*** SOURCE DATA

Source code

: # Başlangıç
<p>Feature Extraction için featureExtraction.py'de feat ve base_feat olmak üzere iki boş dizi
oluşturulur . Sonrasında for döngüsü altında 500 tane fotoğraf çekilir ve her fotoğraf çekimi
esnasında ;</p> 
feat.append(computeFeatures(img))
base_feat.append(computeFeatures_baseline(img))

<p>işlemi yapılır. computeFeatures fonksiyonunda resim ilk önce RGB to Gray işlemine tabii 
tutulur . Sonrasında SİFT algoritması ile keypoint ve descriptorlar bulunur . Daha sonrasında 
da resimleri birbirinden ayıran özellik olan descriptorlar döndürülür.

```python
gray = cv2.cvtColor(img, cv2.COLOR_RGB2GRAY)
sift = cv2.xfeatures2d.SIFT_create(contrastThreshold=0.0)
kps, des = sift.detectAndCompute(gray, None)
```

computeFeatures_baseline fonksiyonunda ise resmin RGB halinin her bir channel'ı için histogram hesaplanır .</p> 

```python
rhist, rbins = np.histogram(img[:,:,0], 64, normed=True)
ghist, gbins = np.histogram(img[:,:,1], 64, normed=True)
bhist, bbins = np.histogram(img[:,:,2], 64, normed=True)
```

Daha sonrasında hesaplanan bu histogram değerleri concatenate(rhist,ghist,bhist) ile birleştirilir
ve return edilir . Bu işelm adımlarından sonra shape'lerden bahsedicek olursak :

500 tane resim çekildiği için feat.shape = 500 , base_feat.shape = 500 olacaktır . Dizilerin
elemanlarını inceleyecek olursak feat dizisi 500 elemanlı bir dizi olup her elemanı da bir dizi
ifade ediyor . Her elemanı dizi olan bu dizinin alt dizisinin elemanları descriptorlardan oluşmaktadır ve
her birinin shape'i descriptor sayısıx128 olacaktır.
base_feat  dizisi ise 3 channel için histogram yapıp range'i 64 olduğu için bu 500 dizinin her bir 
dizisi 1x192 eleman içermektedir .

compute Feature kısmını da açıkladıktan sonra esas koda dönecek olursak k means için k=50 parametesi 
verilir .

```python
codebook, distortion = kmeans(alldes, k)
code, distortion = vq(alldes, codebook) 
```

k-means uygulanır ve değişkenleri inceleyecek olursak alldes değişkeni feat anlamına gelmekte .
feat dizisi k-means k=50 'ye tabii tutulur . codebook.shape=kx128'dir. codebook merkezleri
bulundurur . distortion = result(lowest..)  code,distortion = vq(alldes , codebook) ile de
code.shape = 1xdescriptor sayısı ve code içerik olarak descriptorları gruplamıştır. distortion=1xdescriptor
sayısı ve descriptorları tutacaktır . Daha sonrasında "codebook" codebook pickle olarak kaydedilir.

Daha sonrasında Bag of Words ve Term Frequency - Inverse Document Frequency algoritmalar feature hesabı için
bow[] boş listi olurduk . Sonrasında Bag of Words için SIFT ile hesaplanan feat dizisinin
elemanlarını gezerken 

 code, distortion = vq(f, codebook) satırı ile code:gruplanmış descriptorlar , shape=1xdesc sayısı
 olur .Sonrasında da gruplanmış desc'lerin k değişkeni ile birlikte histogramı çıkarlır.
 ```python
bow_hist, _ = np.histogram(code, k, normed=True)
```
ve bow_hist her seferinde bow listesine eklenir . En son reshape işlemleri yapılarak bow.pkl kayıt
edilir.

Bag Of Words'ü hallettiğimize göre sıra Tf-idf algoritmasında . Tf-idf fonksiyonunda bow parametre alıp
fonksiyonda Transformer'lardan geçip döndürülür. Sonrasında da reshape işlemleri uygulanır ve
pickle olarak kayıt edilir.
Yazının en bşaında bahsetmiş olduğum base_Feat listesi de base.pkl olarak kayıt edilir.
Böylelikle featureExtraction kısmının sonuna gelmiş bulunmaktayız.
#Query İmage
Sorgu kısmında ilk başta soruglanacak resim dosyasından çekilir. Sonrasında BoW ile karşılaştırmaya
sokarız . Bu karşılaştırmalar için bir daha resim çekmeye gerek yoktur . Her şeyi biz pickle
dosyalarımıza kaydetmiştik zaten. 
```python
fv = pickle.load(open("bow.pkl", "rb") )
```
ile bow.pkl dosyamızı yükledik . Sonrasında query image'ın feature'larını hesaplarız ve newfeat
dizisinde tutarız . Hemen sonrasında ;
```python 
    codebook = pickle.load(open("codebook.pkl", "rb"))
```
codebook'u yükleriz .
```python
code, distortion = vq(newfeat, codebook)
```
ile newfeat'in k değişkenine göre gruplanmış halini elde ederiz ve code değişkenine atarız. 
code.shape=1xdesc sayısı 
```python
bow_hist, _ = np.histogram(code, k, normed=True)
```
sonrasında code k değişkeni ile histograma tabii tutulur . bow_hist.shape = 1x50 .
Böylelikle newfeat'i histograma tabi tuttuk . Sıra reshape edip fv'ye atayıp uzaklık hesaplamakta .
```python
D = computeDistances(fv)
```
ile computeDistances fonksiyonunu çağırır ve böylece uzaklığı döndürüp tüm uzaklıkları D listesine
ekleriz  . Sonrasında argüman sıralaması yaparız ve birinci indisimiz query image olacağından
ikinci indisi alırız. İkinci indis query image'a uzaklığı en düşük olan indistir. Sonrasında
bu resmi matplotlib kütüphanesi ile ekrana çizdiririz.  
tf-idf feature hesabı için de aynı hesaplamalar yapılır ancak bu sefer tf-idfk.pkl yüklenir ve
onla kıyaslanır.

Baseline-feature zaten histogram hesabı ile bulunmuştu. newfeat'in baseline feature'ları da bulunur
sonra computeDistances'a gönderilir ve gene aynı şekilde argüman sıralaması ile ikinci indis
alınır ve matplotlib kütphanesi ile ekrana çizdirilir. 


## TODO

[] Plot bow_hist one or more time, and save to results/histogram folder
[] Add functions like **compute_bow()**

******

INSTRUCTIONS FOR THE TASK:
Could you reproduce, exactly, every line above from the line with "code.shape = 1xdescriptor" to the line with "sayısı ve descriptorları", and no other line? Both ends count.

RESPONSE BOX:
code.shape = 1xdescriptor sayısı ve code içerik olarak descriptorları gruplamıştır. distortion=1xdescriptor
sayısı ve descriptorları tutacaktır . Daha sonrasında "codebook" codebook pickle olarak kaydedilir.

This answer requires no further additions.